So after musing on my thoughts for a brute-force type of Grimm which eschews Tell a Fairy Tale along with Light’s other utilities, I took the list to our Wednesday FoW sessions to see how it fares against other brews:
Round 1 vs Liberator Elves by Justin
I had a tough trying to beat Justin’s brew because he accelerates so much on play that it’s absolutely necessary to shoot down a Turn 1 Elvish Priest so that the game won’t go out of hand the next turn when he ramps into a Gretel and into something else. Stories Told in 1001 Nights took care of Kai (which in turn, lessened Greta’s impact on the game), and other than an early 700 damage I was unable to mount an effective offense between his Fiethsing, and healthy dose of countermagic.
This shows one of the glaring weaknesses of a deck that relies on curving in with quality threats – it tends to play only one Resonator per turn, which is an easy target for Exceed and Xeex. So turn by turn passed and his Elves grew up to the point of him playing double Feena, and I had to use all of my Resonators to stay alive. At exactly my 10th Turn, Gilles came in to save the day along with Thunder, dealing exactly the 33 damage I needed to win.
So it’s a stroke of luck more than anything, but it shows the quality of possible top decks that the deck can do. Unfortunately we didn’t have time to complete a second game, and I’m just happy to narrowly escape that loss.
Result: Matches 1-0 / Games 1-0
Round 2 vs Liberator Control by Ericka
Ericka is using the deck which Jo-lo lovingly made for her during the Medyo Major Tournament – an upgraded version of Liberator control. She’s yet to pilot the deck optimally though, as she’s new to it and to the game itself, so she had a hard time matching Fire Grimm threat-for-threat, which shows the raw power, and threat density of the deck.
Result: Matches 2-0 / Games 3-0
Round 3 vs Mono-Fire Cain by Aaron
It’s great to see Aaron doing so well with Cain, and that he’s putting the Thunders I lent him to great use. Here is another matchup I was confident about because of the Robe of Fire Rat in my sideboard. I wasn’t too keen about my chances in game 1, especially with him going first and expecting a blazing-fast start, but I managed to mulligan into a hand with 2 Thunders.
But the thing was that he didn’t have a turn 1 play and elected not to J-Activate on turn 2. This made the rest of the cognates in play a lot less effective, and I was able to steal tempo with some key removal, Kai, and Gherta.

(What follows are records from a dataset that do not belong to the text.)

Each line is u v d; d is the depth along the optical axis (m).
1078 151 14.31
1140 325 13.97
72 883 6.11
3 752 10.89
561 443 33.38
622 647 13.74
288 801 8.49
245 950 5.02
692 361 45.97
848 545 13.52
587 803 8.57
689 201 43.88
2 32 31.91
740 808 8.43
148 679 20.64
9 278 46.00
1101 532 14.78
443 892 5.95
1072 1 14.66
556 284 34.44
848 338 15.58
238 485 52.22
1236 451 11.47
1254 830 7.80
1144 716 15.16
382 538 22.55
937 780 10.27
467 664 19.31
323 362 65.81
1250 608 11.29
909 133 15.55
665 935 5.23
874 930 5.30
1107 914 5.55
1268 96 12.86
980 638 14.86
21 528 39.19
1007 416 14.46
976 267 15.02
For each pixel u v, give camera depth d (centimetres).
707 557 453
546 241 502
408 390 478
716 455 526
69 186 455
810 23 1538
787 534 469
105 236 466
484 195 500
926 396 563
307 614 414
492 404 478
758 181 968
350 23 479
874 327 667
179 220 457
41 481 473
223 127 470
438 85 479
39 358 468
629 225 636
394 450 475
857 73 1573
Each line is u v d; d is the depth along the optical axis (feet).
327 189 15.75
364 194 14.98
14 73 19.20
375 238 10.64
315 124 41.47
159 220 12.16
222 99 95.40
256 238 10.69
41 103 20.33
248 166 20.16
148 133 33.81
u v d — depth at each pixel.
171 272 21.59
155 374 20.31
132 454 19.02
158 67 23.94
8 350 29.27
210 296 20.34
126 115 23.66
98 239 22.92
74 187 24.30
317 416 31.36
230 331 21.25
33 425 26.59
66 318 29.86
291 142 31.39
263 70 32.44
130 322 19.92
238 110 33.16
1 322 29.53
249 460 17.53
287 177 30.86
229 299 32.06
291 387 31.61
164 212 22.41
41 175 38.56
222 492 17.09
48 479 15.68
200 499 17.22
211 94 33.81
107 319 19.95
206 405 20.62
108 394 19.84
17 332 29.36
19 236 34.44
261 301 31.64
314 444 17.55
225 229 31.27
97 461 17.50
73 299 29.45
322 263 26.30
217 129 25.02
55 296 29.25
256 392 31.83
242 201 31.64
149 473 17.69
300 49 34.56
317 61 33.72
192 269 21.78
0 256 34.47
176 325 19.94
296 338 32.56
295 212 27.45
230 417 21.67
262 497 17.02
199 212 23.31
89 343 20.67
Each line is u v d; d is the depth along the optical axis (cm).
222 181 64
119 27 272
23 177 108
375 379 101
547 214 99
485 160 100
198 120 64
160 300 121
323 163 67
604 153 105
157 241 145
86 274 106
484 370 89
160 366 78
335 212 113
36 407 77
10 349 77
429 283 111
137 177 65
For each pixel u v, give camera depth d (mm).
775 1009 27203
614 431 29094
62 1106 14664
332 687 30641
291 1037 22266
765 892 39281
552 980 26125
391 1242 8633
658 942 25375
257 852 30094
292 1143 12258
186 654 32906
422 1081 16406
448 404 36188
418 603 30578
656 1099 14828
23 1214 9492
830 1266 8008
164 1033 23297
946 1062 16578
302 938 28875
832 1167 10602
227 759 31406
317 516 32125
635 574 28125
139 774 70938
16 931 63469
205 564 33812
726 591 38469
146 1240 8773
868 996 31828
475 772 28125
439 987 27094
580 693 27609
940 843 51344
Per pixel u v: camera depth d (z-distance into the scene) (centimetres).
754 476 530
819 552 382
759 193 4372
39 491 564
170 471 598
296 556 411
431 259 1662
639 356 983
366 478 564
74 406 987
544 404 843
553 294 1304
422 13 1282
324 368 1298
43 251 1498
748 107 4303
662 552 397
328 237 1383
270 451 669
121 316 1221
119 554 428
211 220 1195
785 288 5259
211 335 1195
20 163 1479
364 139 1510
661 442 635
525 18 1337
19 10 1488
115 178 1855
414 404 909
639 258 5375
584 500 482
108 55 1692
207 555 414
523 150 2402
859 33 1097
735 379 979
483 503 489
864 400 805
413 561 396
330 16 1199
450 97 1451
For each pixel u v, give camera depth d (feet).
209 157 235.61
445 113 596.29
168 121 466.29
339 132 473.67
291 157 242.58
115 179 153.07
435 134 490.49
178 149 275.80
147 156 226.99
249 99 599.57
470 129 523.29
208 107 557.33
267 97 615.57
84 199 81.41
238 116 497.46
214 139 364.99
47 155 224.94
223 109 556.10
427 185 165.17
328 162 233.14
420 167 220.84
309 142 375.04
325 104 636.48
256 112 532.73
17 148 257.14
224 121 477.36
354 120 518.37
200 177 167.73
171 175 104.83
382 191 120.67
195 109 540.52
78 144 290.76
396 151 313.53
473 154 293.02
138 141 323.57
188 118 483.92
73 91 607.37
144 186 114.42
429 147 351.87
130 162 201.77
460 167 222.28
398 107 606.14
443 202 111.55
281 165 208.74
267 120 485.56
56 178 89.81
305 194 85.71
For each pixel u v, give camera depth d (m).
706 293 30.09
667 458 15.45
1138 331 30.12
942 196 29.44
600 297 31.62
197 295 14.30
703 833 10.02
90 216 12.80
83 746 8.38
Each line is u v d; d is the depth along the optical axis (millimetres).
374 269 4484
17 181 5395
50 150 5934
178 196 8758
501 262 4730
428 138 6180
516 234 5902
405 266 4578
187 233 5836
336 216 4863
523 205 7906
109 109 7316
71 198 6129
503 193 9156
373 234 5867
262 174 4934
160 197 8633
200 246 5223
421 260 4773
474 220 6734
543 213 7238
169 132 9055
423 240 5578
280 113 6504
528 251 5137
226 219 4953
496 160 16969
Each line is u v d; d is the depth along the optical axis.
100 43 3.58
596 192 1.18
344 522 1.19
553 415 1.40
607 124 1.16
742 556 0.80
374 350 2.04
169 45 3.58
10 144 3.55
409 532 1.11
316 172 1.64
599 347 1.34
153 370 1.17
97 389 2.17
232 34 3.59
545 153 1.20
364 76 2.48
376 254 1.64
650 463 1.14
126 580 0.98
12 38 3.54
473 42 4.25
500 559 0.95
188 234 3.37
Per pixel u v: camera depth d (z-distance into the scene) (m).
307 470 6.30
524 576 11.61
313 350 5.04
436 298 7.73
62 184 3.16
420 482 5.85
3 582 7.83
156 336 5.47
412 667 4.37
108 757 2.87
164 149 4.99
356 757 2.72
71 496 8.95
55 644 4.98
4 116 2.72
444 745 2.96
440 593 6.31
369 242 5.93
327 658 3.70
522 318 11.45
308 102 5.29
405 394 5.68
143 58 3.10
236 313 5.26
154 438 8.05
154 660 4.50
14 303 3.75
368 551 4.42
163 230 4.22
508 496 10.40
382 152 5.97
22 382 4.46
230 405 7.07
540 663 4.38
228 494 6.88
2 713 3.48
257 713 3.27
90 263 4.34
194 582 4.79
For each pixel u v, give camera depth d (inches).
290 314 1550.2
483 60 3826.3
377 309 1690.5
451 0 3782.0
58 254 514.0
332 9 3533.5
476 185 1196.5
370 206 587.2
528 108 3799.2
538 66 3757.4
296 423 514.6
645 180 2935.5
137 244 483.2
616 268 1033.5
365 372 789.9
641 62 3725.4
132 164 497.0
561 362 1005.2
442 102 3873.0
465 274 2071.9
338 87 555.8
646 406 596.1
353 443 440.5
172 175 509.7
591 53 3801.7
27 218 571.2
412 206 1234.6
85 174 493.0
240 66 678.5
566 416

Game 2 saw the power of Robe of Fire Rat as I drew one and it kept a Bullet of Envy-powered Resonator at bay, while I dealt with his smaller ones with removal. The damage prevention kept my life from going into burn range, even as he used two Purifying Fires. Blazer and Giles then took over the game and won the damage race.
Result: Matches 3-0 / Games 5-0
In hindsight, while I saw and felt the raw power and aggression that the deck is capable of, I also felt how vulnerable and inflexible it was with the loss of its Light elements. I could imagine it running headfirst into decks like Alhazred control or Alucard midrange and losing badly simply because it lacks any form of protection. Gilles, and Split hopefully equalize this.
On the other hand, I can see it winning against other, faster, more aggressive decks. I favor it over Bahamut burn, Crimson Girl Aggro, Cain Aggro, and well… just about any aggro deck in general. Multicolor decks are good matchups post sideboard – they can only counter so much of your threats before they fall to Split / Thunder range. It’s not a guaranteed win, but it really helps a lot.
Which version of Grimm is better? I still like my Grimm decks versatile, so I’m sticking with the Fire/Light version, but Fire Grimm definitely has its perks, and might come in as a surprise hit to an unsuspecting metagame that’s seeing a popularity in both aggro and multicolored strategies. But as always, further testing is still needed to see if that’s the case.